Summary
As the final chapter opens, the Underground Man is running
frantically around his room and looking at Liza through a crack
between the screens in the wall. Liza realizes that the Underground
Man’s desire for her does not come from love, but from a desire
to humiliate and dominate her. She realizes that he hates her and
envies her.
The Underground Man explains why he is incapable of love.
He says that, for him, love consists only of the right to tyrannize
someone else. He cannot understand unselfish love, and he has failed
to understand that Liza has come to see him because of love rather than
because of his elaborate, “pathetic” speeches. At this point, though,
the Underground Man only wants “peace”—the pressure of “living life”
and interacting with others is becoming too much for him.
Liza gets up to leave. The Underground Man forces some
money into her hand in a last, malicious attempt to humiliate her.
He claims in his narration that the urge to humiliate her did not
come from his heart; he did it only because it seemed appropriately
literary, and after he did it he was ashamed.

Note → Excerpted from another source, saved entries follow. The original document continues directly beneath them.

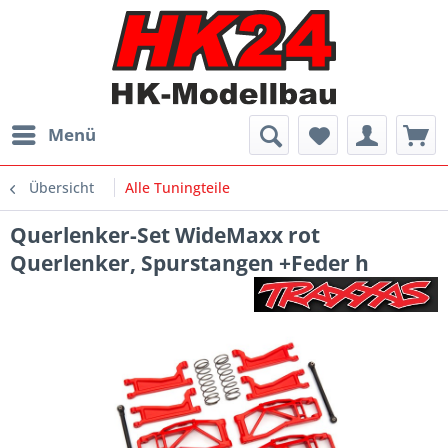
Menü
Übersicht
Alle Tuningteile
Querlenker-Set WideMaxx rot
Querlenker, Spurstangen +Feder h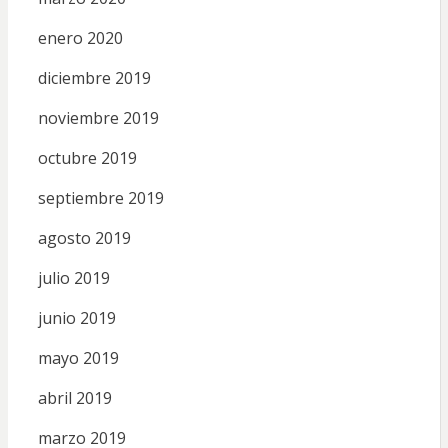
enero 2020
diciembre 2019
noviembre 2019
octubre 2019
septiembre 2019
agosto 2019
julio 2019
junio 2019
mayo 2019
abril 2019
marzo 2019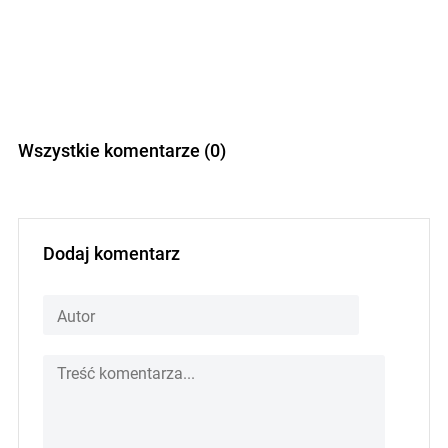
Wszystkie komentarze (0)
Dodaj komentarz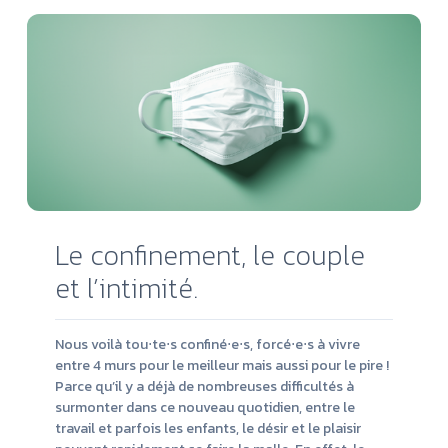
Le confinement, le couple
et l’intimité.
Nous voilà tou⋅te⋅s confiné⋅e⋅s, forcé⋅e⋅s à vivre
entre 4 murs pour le meilleur mais aussi pour le pire !
Parce qu’il y a déjà de nombreuses difficultés à
surmonter dans ce nouveau quotidien, entre le
travail et parfois les enfants, le désir et le plaisir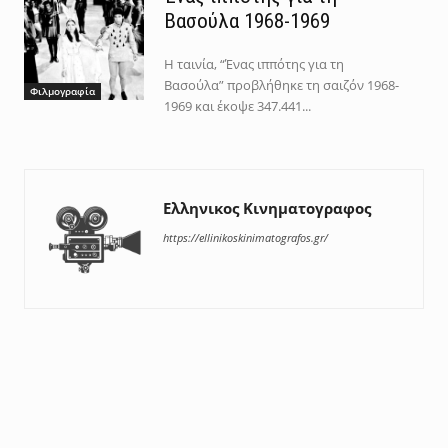
Βασούλα 1968-1969
Η ταινία, “Ένας ιππότης για τη
Βασούλα” προβλήθηκε τη σαιζόν 1968-
Φιλμογραφία
1969 και έκοψε 347.441...
Ελληνικος Κινηματογραφος
https://ellinikoskinimatografos.gr/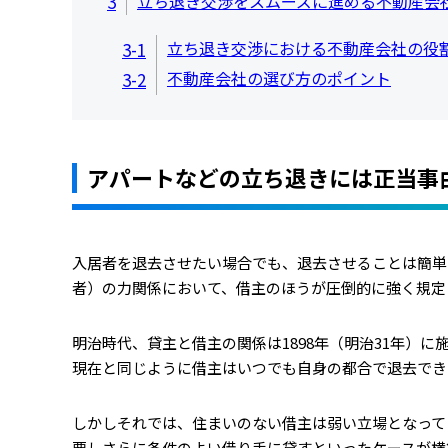
3
立ち退き交渉をスムーズに進める不動産会
立ち退き交渉における不動産会社の役
3-1
不動産会社の選び方のポイント
3-2
アパートなどの立ち退きには正当事
入居者を退去させたい場合でも、退去させることは簡単
者）の力関係において、借主のほうが圧倒的に強く規定
明治時代、貸主と借主の関係は1898年（明治31年）
現在と同じように借主はいつでも自身の都合で退去でき
しかしそれでは、住まいのない借主は弱い立場となって
要しさらに条件のよい借り手に貸すといったケースが横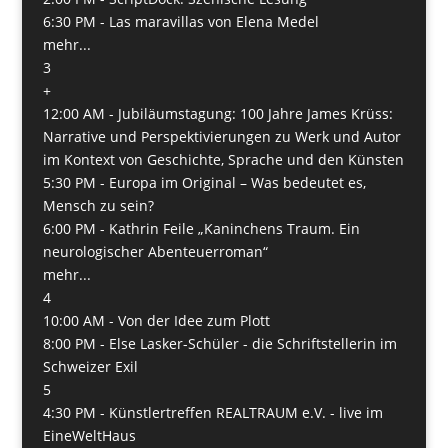
6:30 PM -
Las maravillas von Elena Medel
mehr...
3
+
12:00 AM -
Jubiläumstagung: 100 Jahre James Krüss:
Narrative und Perspektivierungen zu Werk und Autor
im Kontext von Geschichte, Sprache und den Künsten
5:30 PM -
Europa im Original – Was bedeutet es,
Mensch zu sein?
6:00 PM -
Kathrin Feile „Kaninchens Traum. Ein
neurologischer Abenteuerroman“
mehr...
4
10:00 AM -
Von der Idee zum Plott
8:00 PM -
Else Lasker-Schüler - die Schriftstellerin im
Schweizer Exil
5
4:30 PM -
Künstlertreffen REALTRAUM e.V. - live im
EineWeltHaus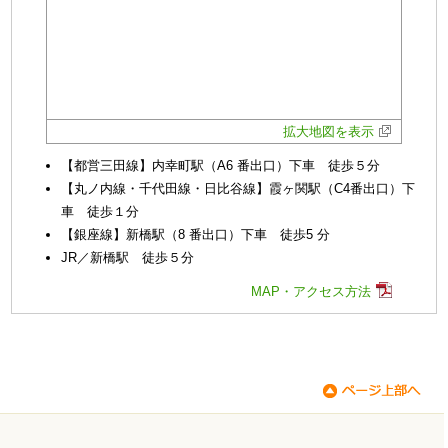
拡大地図を表示
【都営三田線】内幸町駅（A6 番出口）下車 徒歩５分
【丸ノ内線・千代田線・日比谷線】霞ヶ関駅（C4番出口）下
車 徒歩１分
【銀座線】新橋駅（8 番出口）下車 徒歩5 分
JR／新橋駅 徒歩５分
MAP・アクセス方法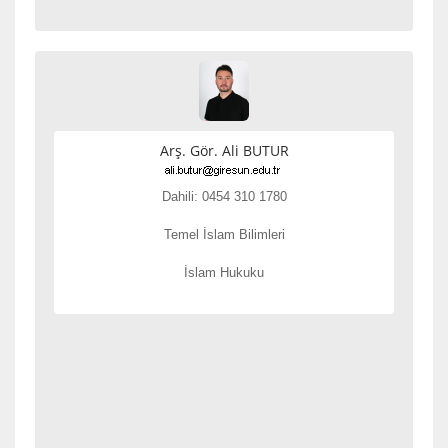
Arş. Gör. Ali BUTUR
Dahili: 0454 310 1780
Temel İslam Bilimleri
İslam Hukuku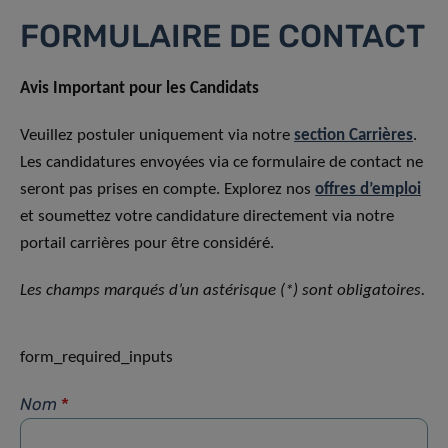
FORMULAIRE DE CONTACT
Avis Important pour les Candidats
Veuillez postuler uniquement via notre
section Carrières
.
Les candidatures envoyées via ce formulaire de contact ne
seront pas prises en compte. Explorez nos
offres d’emploi
et soumettez votre candidature directement via notre
portail carrières pour être considéré.
Les champs marqués d’un astérisque (*) sont obligatoires.
form_required_inputs
Nom
*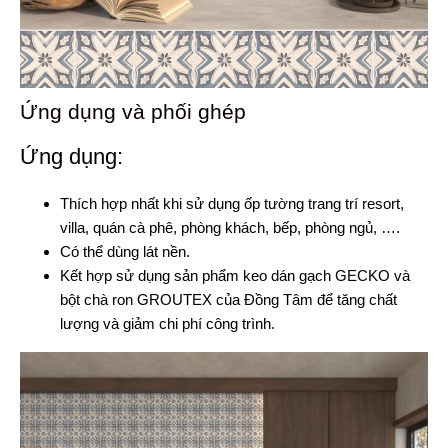
Ứng dụng và phối ghép
Ứng dụng:
Thích hợp nhất khi sử dụng ốp tường trang trí resort,
villa, quán cà phê, phòng khách, bếp, phòng ngủ, ….
Có thể dùng lát nền.
Kết hợp sử dụng sản phẩm keo dán gạch GECKO và
bột chà ron GROUTEX của Đồng Tâm để tăng chất
lượng và giảm chi phí công trình.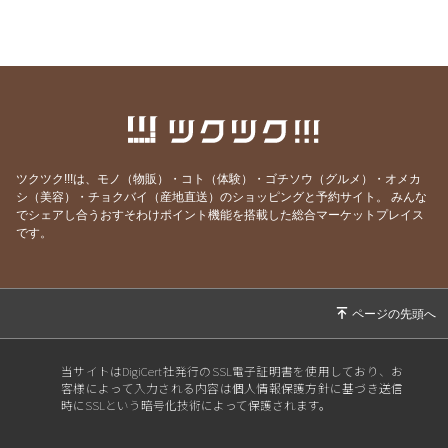
2026/03/26
【リックショップメルマガ】4月の営業日のお
知らせ＆レビューページ更新
2026/02/26
【リックショップメルマガ】3月の営業日のお
知らせ＆ムズムズの季節に良いツボケア
2026/02/09
【リックショップメルマガ】働き盛りの皆さん
へ 脳の活性化のツボ
2026/01/24
【リックショップメルマガ】2月の営業日のお
ツクツク!!!は、モノ（物販）・コト（体験）・ゴチソウ（グルメ）・オメカ
知らせ
シ（美容）・チョクバイ（産地直送）のショッピングと予約サイト。
みんな
でシェアし合うおすそわけポイント機能を搭載した総合マーケットプレイス
2026/01/01
【リックショップメルマガ】新年のご挨拶
です。
2025/12/10
【リックショップメルマガ】福袋販売開始＾＾
2025/11/29
【リックショップメルマガ】12月の営業日と年
末年始休業日のお知らせ
2025/09/26
【リックショップメルマガ】10月の営業日 ＆
当サイトはDigiCert社発行のSSL電子証明書を使用しており、お
おすすめ商品
客様によって入力される内容は個人情報保護方針に基づき送信
時にSSLという暗号化技術によって保護されます。
2025/08/27
【リックショップメルマガ】9月の営業日
2025/08/08
【リックショップメルマガ】簡単なストレッ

The Underground Man calls after Liza immediately after
she leaves, but she does not respond. He hears the door slam as
she leaves the building. A minute later, he finds the money he gave
her crumpled on the table, realizing that she threw it away before
she left the apartment. The Underground Man is shocked that Liza could
be capable of such a noble action. He runs after her into the falling
snow, but she is gone. The Underground Man is distraught and wants
to beg her forgiveness. He declares that he will never remember
this moment with indifference. A moment later, though, he convinces
himself that Liza will be purified and elevated by the hatred and
forgiveness that his insult will inspire in her. At the same time,
he is conscious of the literary merit of his own thoughts, and feels
ashamed that he is focusing on that literary merit rather than on
Liza’s welfare.
Back in the present, the flashback finished, the Underground Man
decides that “all this comes out somehow none too well in my recollection.”
He decides that perhaps he will end his notes at this point. He
wonders if he should have written them at all, for they are not
“literature, but corrective punishment.” His antisocial life in
the underground is “not interesting,” especially since he is not
a hero, but rather an antihero whose dread of “living life” is all
too familiar to the reader. The Underground Man accuses his readers
of having all of the problems that he has, but refusing to carry
them through to their logical conclusion. Perhaps, he suggests,
he is more “living” than his more active readers.
Suggesting that modern men, ashamed of the fleshly reality
of their lives, retreat more and more into abstract ideas, the Underground
Man decides not to write any more notes. A note Dostoevsky writes
at the end tells us that the Underground Man could not keep this
resolution to stop writing, and instead continued to write compulsively.
Dostoevsky writes that this point in the notes seems like a good
place to stop, however, so the novel ends here.